Depuis la sortie de "Duplicate" en 2003 les Pictaviens de Klone ont su maintenir leur niveau d’écriture, faite de technicité, de puissance et de mélodie, tout en suivant une évolution sans rupture avec leur propre nature. Cette trajectoire ascensionnelle débutée sur des inclinations extrêmes, autant dans les chants que dans les mariages stylistiques, a atteint des sommets avec le superbe "The Dreamer’s Hideaway" sorti en 2012. Le désir de travailler sur une plénitude émotionnelle et harmonique, et l’audace de toujours se remettre en question ont un temps dirigé le quintet vers un projet parallèle et acoustique nommé Here Comes The Sun. L’idée de ce groupe a été abandonnée mais pas son essence profonde. Elle constitue les données de base de "Here Comes The Sun".

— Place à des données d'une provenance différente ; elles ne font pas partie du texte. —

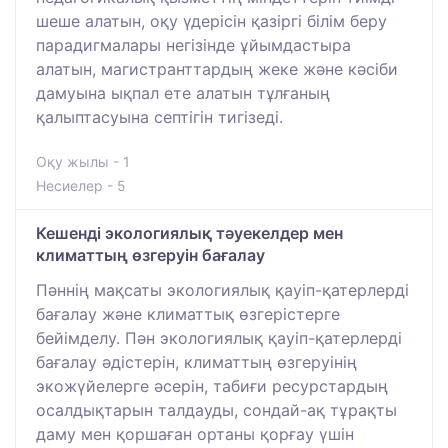
шеше алатын, оқу үдерісін қазіргі білім беру
парадигмалары негізінде ұйымдастыра
алатын, магистранттардың жеке және кәсіби
дамуына ықпал ете алатын тұлғаның
қалыптасуына септігін тигізеді.
Оқу жылы - 1
Несиелер - 5
Кешенді экологиялық тәуекелдер мен
климаттың өзгеруін бағалау
Пәннің мақсаты экологиялық қауіп-қатерлерді
бағалау және климаттық өзгерістерге
бейімделу. Пән экологиялық қауіп-қатерлерді
бағалау әдістерін, климаттың өзгеруінің
экожүйелерге әсерін, табиғи ресурстардың
осалдықтарын талдауды, сондай-ақ тұрақты
даму мен қоршаған ортаны қорғау үшін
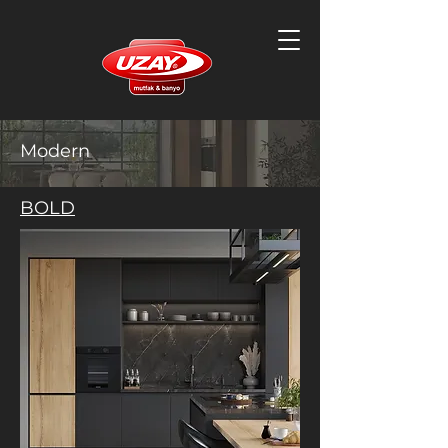
Modern
BOLD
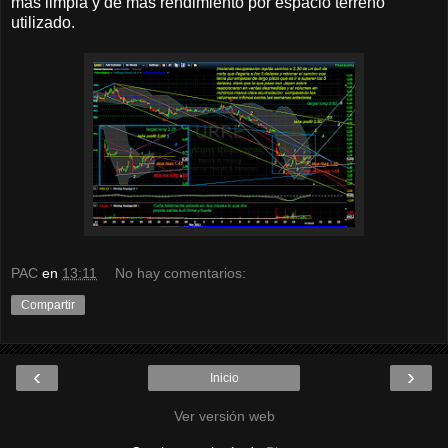
mas limpia y de mas rendimiento por espacio terreno
utilizado.
PAC
en
13:11
No hay comentarios:
Compartir
‹
›
Inicio
Ver versión web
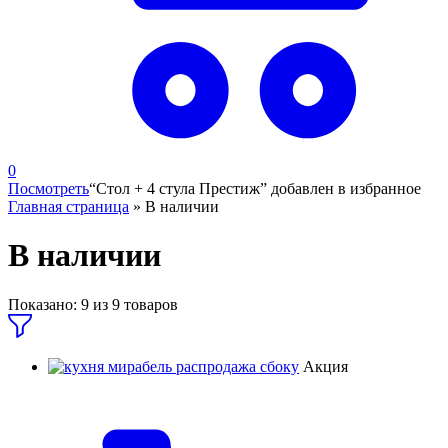
0
Посмотреть
“Стол + 4 стула Престиж” добавлен в избранное
Главная страница
»
В наличии
В наличии
Показано:
9
из
9
товаров
Акция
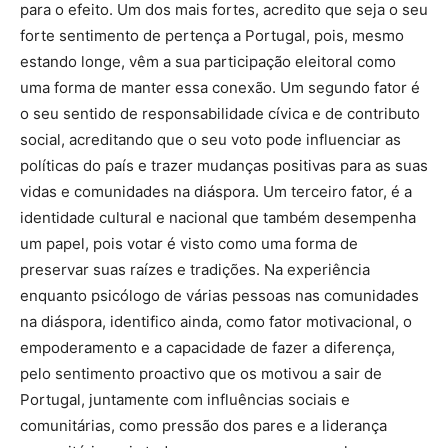
para o efeito. Um dos mais fortes, acredito que seja o seu
forte sentimento de pertença a Portugal, pois, mesmo
estando longe, vêm a sua participação eleitoral como
uma forma de manter essa conexão. Um segundo fator é
o seu sentido de responsabilidade cívica e de contributo
social, acreditando que o seu voto pode influenciar as
políticas do país e trazer mudanças positivas para as suas
vidas e comunidades na diáspora. Um terceiro fator, é a
identidade cultural e nacional que também desempenha
um papel, pois votar é visto como uma forma de
preservar suas raízes e tradições. Na experiência
enquanto psicólogo de várias pessoas nas comunidades
na diáspora, identifico ainda, como fator motivacional, o
empoderamento e a capacidade de fazer a diferença,
pelo sentimento proactivo que os motivou a sair de
Portugal, juntamente com influências sociais e
comunitárias, como pressão dos pares e a liderança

Avec ce septième album Klone se met à nu comme jamais, affiche sa pureté sans pudeur et son touchant sans impétuosité. L’évolution est profonde, avec l’abandon du métal polymorphique au profit d'un rock plus brute qui dévoile l’authenticité de ce Klone captivant, mais en parfait accord avec sa personnalité. C’est sur un mode largement atmosphérique, souvent mis en avant dans les albums des français, que se transmet toute l’intensité émotionnelle et musicale dont le groupe est capable. Le Klone des années antérieures usait de la saturation et de la métrique pour amplifier la sensation de puissance, celui de 2015 domestique les tempos et contrôle les paroxysmes (les montées d’‘Immersion’ et ‘Grim Dance’). Le changement de paradigme porte Klone à se rapprocher des formations aptes à transmettre la mélancolie (Katatonia, Anathema ou Aeon Spoke) aussi bien que de l'esprit organique du post-rock le plus enivrant (‘The Last Experience’). Plus surprenante, l’étrange réminiscence du Police le moins reggae dans ‘The Drifter’ et ‘Gone Up In Flames’ donne une saveur pop qui se marie bien avec l’ensemble.
L’album est une succession d’ambiances toutes plus palpables les unes que les autres, un environnement musical presque matériel aux rendus brumeux qui enveloppe l’auditeur dans son impressionnante densité et génère un imaginaire baigné d’une lumière crépusculaire apaisante. Les textures se nourrissent d’arpèges et de sustain de guitares ou de trames de claviers pour installer un canevas sur lequel la délicatesse des nuances suffit à donner le relief nécessaire à l'expression de la mélodie et de la sensibilité ('Fog'). Un titre comme ‘Gone Up In Flames’, pourtant basé sur un seul riff assez rudimentaire, s’avère accrocheur et riche de contenu, et illustre la magique alchimie qui s’opère entre chaque détail. Dans cette approche le talent de Yann Ligner au chant et la finesse des musiciens, notamment dans le groove ('Fog') et les subtiles touches de piano (‘The Drifter’) ou de saxophone (‘Immersion’), font des merveilles.
L’immersion dans "Here Comes The Sun" n’est pas si aisée que le format invite à le laisser penser. Il faudra se donner le temps de la découverte pour démêler toutes les nuances et ne pas se perdre dans la grande homogénéité d’atmosphères. Les musiciens de Klone se sont engagés dans une démarche radicale qui en fera hurler certains, mais on ne pourra pas leur enlever l’authenticité de leur œuvre et leur générosité à transmettre les émotions. "Here Comes The Sun" est un pari artistique audacieux et le résultat est magistral.